Sage Shinigami said:
I think the fact that console games only get one shot and cannot be milked as well as PC games but are still played as often as them says something. PC games get to release as crap and then you come out with three or four patches to fix all the major problems and then BOOM! You've got yourself a good game. If a console game fucks up, then it dies. A slow, painful death as people trash it in mag after mag, site after site, and then finally just forget about it except when someone's run out of articles to do for a magazine years later and decides to do a "Worst Games" section.

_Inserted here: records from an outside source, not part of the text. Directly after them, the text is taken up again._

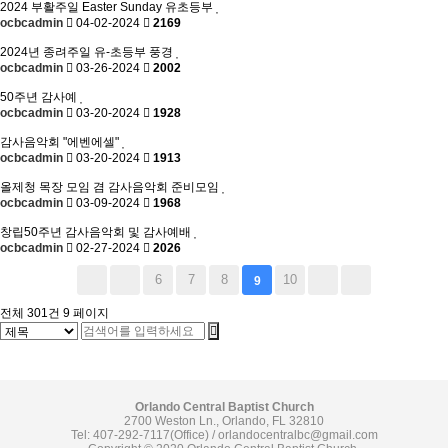
2024 부활주일 Easter Sunday 유초등부
ocbcadmin
04-02-2024
2169
2024년 종려주일 유-초등부 풍경
ocbcadmin
03-26-2024
2002
50주년 감사예
ocbcadmin
03-20-2024
1928
감사음악회 "에벤에셀"
ocbcadmin
03-20-2024
1913
올제청 목장 모임 겸 감사음악회 준비모임
ocbcadmin
03-09-2024
1968
창립50주년 감사음악회 및 감사예배
ocbcadmin
02-27-2024
2026
6
7
8
10
9
전체 301건
9 페이지
Orlando Central Baptist Church
2700 Weston Ln., Orlando, FL 32810
Tel: 407-292-7117(Office) /
orlandocentralbc@gmail.com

Yeah, you're definitely right about some games being released in crappy states but in my experience, it's not that many. Also, I think it's a good thing that mistakes can be corrected. Glitches and bugs in console titles actually might not lower their overall quality, but they'll also never be fixed.

Rising Sun Ranger said:
That's strange coz my games wouldn't run on Windows XP, which was meant to be a replacement for Windows 98.. or something (right?), and as this this new program takes over the old, then it would be sayonara to your old software.

Well in some cases it does take a bit of work.

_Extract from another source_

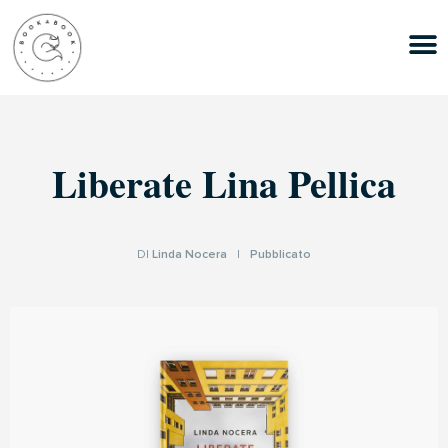
Liberate Lina Pellica
DI
Linda Nocera
|
Pubblicato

It's just a shame they don't work (well, at least not on my spazmachine of a PC..

If you ever bother to try again, the 'EMS Dual Shooter' has worked fine for me, one of my friends and usually comes recommended.

Whatever!!

:laugh:
 
Sage Shinigami said:
Intelligent response to an intelligent statement....:rolleyes2:
That wasn't a statement that was an opinion. He liked Deus Ex, I hated it, fine by me, each to their own opinions.